Adoption of AWS Graviton ARM instances (and what results we’ve seen)

Valerio Barbera

Working in software and cloud services you’ve probably already heard about the launch of new the Graviton machines based on custom ARM CPUs from AWS (Amazon Web Services). 

In this article you can learn the fundamental differences between ARM and x86 architecture and the results we’ve achieved after the adoption of Graviton ARM machines in our computing platform.

If you are looking for a way to cut 40% of your cloud bills in one shot, give it a read.

Introduction

Since Inspector has reached 30 million requests processed per day I started spending more time every week looking for new technological solutions that allow the product to grow without being crushed by costs. Instead, we would like to find new spaces to increase the value of our services for software development teams around the globe.

For several months I have been reading very promising benchmarks reported by many developers and companies on the performance of the new AWS Graviton ARM chips compared to the performance of x86 servers.

Studying the type of workloads Graviton ARMs are really good at, I’ve identified our data-ingestion software as a perfect use case.

I spoke with the AWS startup support team, and I decided to conduct the first test by migrating only the infrastructure on which the data ingestion pipeline runs. This is the most resource consuming part of our system.

Why ARM is cheaper

Hyperscalers want YOU to help them solve their real estate problems. They want to do it by shifting your workloads to ARM and they will pass savings to you.

Considering at least performance parity between x86 and ARM chip boards, it gets into these really simple concepts: 

  • More computer density for square foot (get more compute cores on a single CPU socket)
  • Less energy consumption (drawing less power they need less cooling)

in the same time.

In these terms it’s like the early 2010 when SSD came out to replace HDD. It was a big win for everyone. You have a computer with a slow hard drive, you put in an SSD, reinstall your operating system, and your computer is just faster and consumes less battery.

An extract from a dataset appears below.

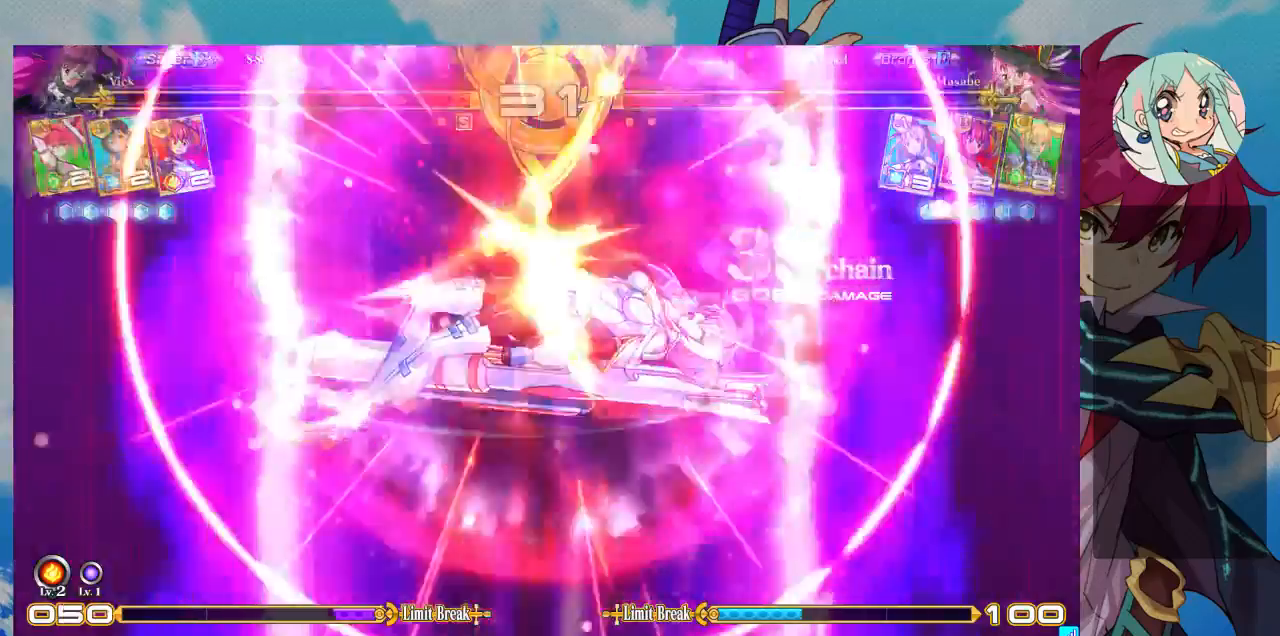
{"dt_ms": 500, "buttons": ["SQUARE"], "left_stick": "left", "events": []}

You didn’t change what programs you use, no compatibility issues.

I myself did this cheap upgrade to my old notebook in 2015 and it resulted in two years of extra life for my workstation.

The cloud servers landscape right now seems in the same shape. Great innovations to come.

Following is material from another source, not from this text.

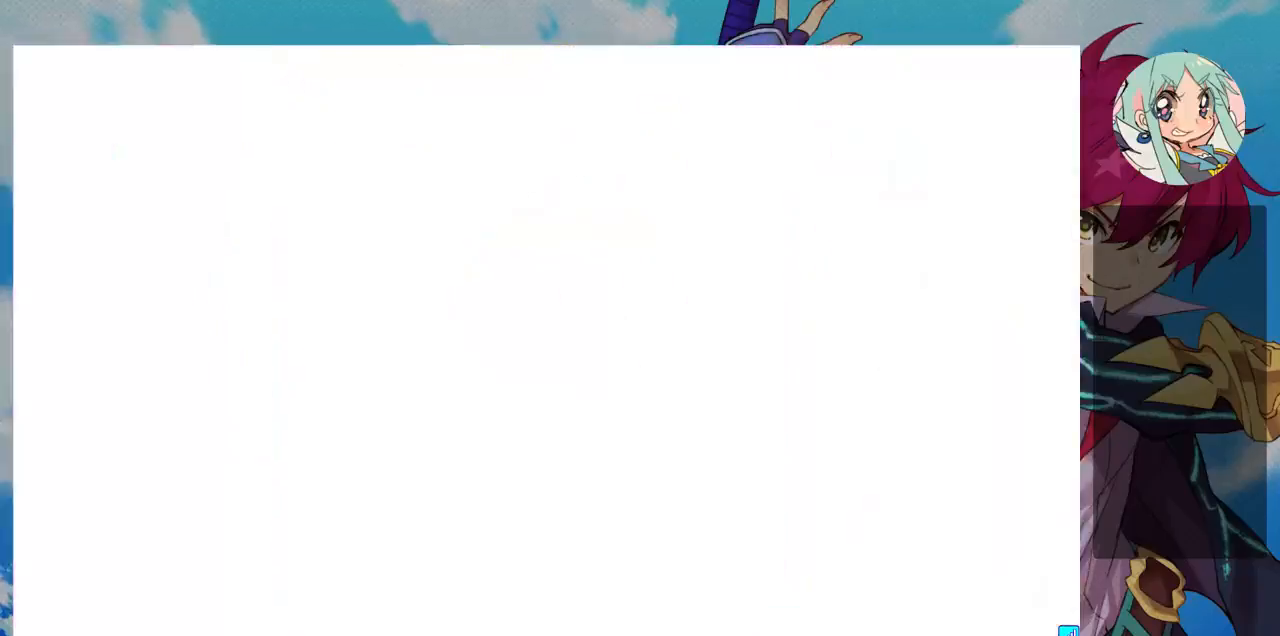
{"dt_ms": 500, "buttons": ["SQUARE"], "left_stick": "left", "events": []}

How is it possible? (The Noisy Neighbor Problem)

In the context of virtualized servers the most interesting thing that really plagues the hyperscalers is the challenge about multi-tenancy.

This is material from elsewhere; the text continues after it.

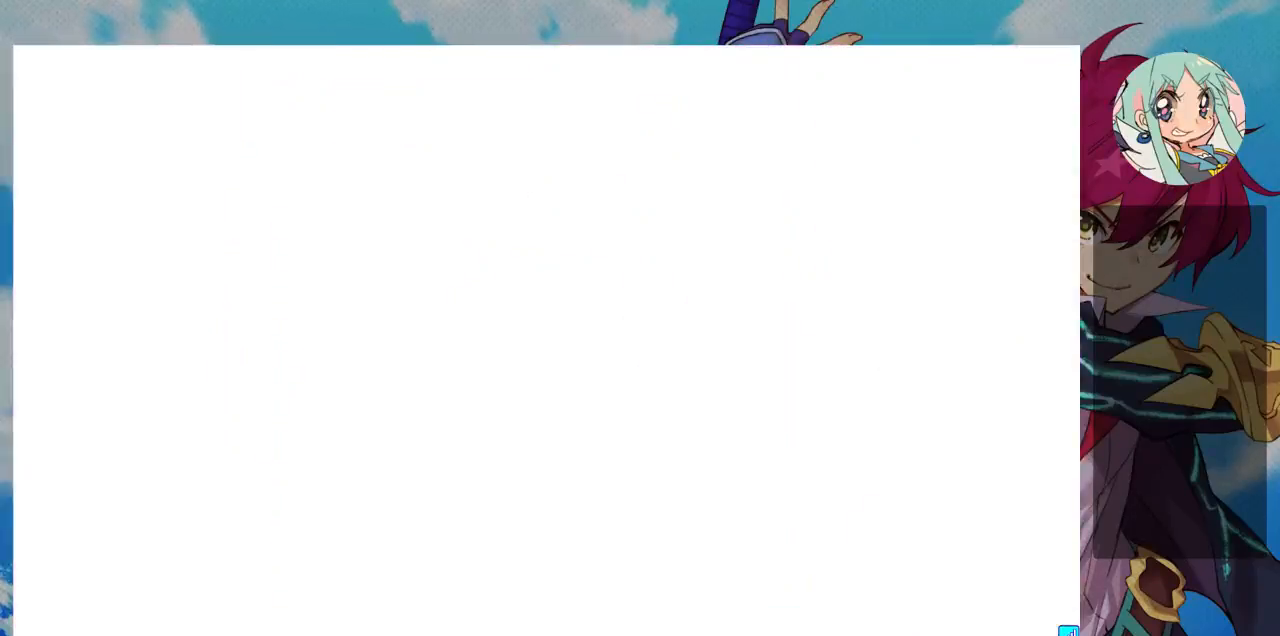
{"dt_ms": 1000, "buttons": [], "left_stick": "down-right"}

As tech guys, many of us could be pretty familiar with the concept of hyperthreading.

Hyper-threading is a process by which a CPU divides up its physical cores into virtual cores that are treated as if they are actually physical cores by the operating system. These virtual cores are also called threads. Most of Intel’s CPUs with 2 cores use this process to create 4 threads or 4 virtual cores. Intel CPUs with 4 cores use hyper-threading to create more power in the form of 8 virtual cores, or 8 threads.

What that translates to is when whatever you ask for a compute instance in the cloud with four vCPUs, these four virtual CPUs are not pointing to a real CPU core, but they’re pointing to a thread.

It’s sharing real estate with an adjacent thread that somebody else might have for a completely different purpose. You share the same CPU cache and fight for it.

This implementation creates a lot of unpredictability at peak. When utilization gets higher this fighting process becomes unstable and it crashes and burns processes. It’s often because at peak hours with other workloads in concurrency on the same CPU core your processes may not get the cache so they can spiral.

This is the main reason why this new chips like Graviton, Altra, etc opted not to use hyperthreading. They’re deliberately not putting that feature set on these chips because it is too challenging to manage. In fact, in these instances each vCPU is a physical core not a shared thread.

The cloud providers can’t account for the obscurity of your workload and your neighbor’s workload effectively. It’s better to just not have that. It’s a feature that you just don’t need when the job of your computer is to serve the workloads that other people choose. It’s a bad fit.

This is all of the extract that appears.